Bagi aktivis organisasi non pemerintah dan masyarakat, informasi ini diharapkan dapat memperluas wawasan dan meningkatkan kerjasama dalam menggalang upaya penanggulangan kemiskinan. Dengan informasi ini diharapkan semua pihak, terutama mereka yang bertanggungjawab dalam merancang dan menjalankan kebijakan dan program penanggulangan kemiskinan memiliki perhatian khusus dalam penanggulangan kemiskinan di daerah khususnya di desa-desa, Sehingga memiliki pemahaman dan pengertian yang lebih baik (menyeluruh) tentang kemiskinan dan upaya penanggulangannya.

Kemiskinan 
Pemerintah Indonesia memiliki beberapa model kesejahteraan dan kemiskinan; misalnya, Badan pusat statistik yang mengukur kemiskinan dengan fokus konsumsi dan Badan Koordinasi Keluarga Berencana Nasional (BKKBN) yangberfokus pada kesejahteraan keluarga. Lembaga-lembaga internasional, seperti United Nations DevelopmentProgramme (UNDP) juga memperhatikan isu pengembangan manusia, yang didefinisikan sebagai harapan hidup, tingkat melek huruf, pendidikan, dan tingkat daya beli per kapita (Cahyat, 2007: 11).

Konsep-konsep tersebut memiliki kelebihan dan kekurangan masing-masing. Dilihat dari sudut pandang pemerintah daerah, misalnya Kutai Barat, model-model tersebut memiliki beberapa kelemahan, yaitu:
  1. Tidak menggambarkan ciri khas lokal (misalnya, kondisi perumahan atau preferensi makanan setempat).
  2. Tidak menyentuh konteks kemiskinan (misalnya, tidak ada dari model tersebut yang berhubungan dengan sumberdaya alam atau konteks sosial).
  3. Data yang ada sering kontradiktif.
  4. Tidak terkait dengan pengurangan kemiskinan atau perencanaan pembangunan.
Oleh karena itu, Menurut Cahyat (2007:11) konsep kemiskinan dan kesejahteraan yang baru diperlukan untuk menghubungkan aktivitas pemantauan dan perencanaan secara lebih baik. Ciri khas lokal, kepentingan pemerintah daerah, dan persepsi masyarakat tentang kemiskinan dan kesejahteraan dipelajari melalui studi kehidupan masyarakat secara mendalam, lokakarya pemerintah, dan analisis kebijakan. Berdasarkan temuan dari pembelajaran partisipatif ini, kemiskinan didefinisikan sebagai berikut:

“Kemiskinan adalah suatu situasi dimana seseorang atau rumah tangga mengalami kesulitan untuk memenuhi kebutuhan dasar, sementara lingkungan pendukungnya kurang memberikan peluang untuk meningkatkan kesejahteraan secara berkesinambungan atau untuk keluar dari kerentanan”.

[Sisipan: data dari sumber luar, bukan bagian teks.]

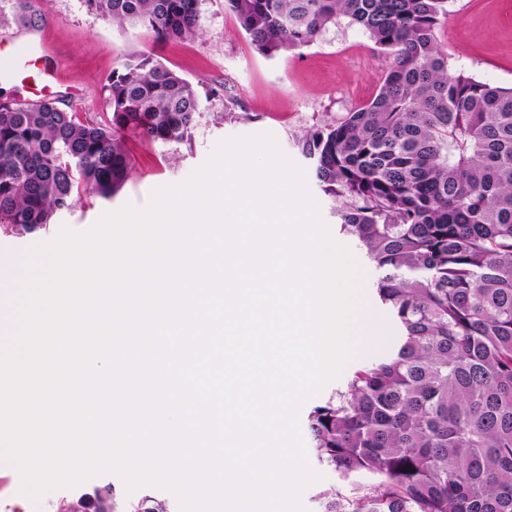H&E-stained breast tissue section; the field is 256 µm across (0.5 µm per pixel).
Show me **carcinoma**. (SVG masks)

Menurut Bank Dunia, kemiskinan adalah deprivasi dalam kesejahteraan. Berdasarkan definisi tersebut kemiskinan dapat dipandang dari beberapa sisi. Dari pandangan konvensional kemiskinan dipandang dari sisi moneter, dimana kemiskinan diukur dengan membandingkan pendapatan/konsumsi individu dengan beberapa batasan tertentu, jika mereka berada di bawah batasan tersebut, maka mereka dianggap miskin.

Pandangan mengenai kemiskinan berikutnya adalah bahwa kemiskinan tidak hanya sebatas ukuran moneter, tetapi juga mencakup miskin nutrisi yang diukur dengan memeriksa apakah pertumbuhan anak-anak terhambat. Selain itu, juga bisa dari miskin pendidikan, misalnya dengan menggunakan indikator angka buta huruf. Selanjutnya pandangan yang lebih luas mengenai kemiskinan adalah kemiskinan ada jika masyarakat kekurangan kemampuan dasar, sehingga pendapatan dan pendidikan yang dimiliki tidak memadai atau kesehatan yang buruk, atau ketidakamanan, atau kepercayaan diri yang rendah, atau rasa ketidakberdayaan, atau tidak adanya hak bebas berpendapat. Berdasarkan pandangan ini, kemiskinan adalah fenomena multi dimensi, dan solusi untuk mengatasinya tidaklah sederhana.

Menurut Martono (2014:163) Secara umum kemiskinan dapat dikategorikan menjadi dua jenis, yaitu kemiskinan absolut dan kemiskinan relatif. Kedua jenis kemiskinan ini sama-sama memperhitungkan komponen kepemilikan materi, terutama pendapatan. Namun, perbedaannya adalah pada kemiskinan absolut ukurannya sudah ditentukan secara absolut, dan diterapkan di setiap tempat atau wilayah, sedangkan kemiskinan relatif ditentukan berdasarkan perbandingan relatif tingkat kesejahteraan antar penduduk setempat. Misalnya: Di Indonesia, ditentukan batas bahwa penduduk berpendapatan dibawah Rp. 1 Juta/bulan dikategorikan sebagai penduduk miskin. Batas ini berlaku di semua wilayah Indonesia. Inilah yang dinamakan kemiskinan absolut. Kemudian misalnya: ada penduduk yang tinggal di di suatu pemukiman (Kota Surakarta), ia mempunyai pendapatan Rp. 1,5 Juta/bulan. Ternyata pendapatan penduduk tersebut adalah pendapatan terendah di Surakarta, karena rata-rata pendapatan di Surakarta adalah Rp. 5 Juta/bulan. Maka, penduduk tersebut dikategorikan sebagai penduduk miskin berdasarkan rata-rata pendapatan penduduk wilayah setempat, meskipun pendapatannya di atas Rp 1 Juta/bulan. Inilah yang disebut sebagai kemiskinan relatif.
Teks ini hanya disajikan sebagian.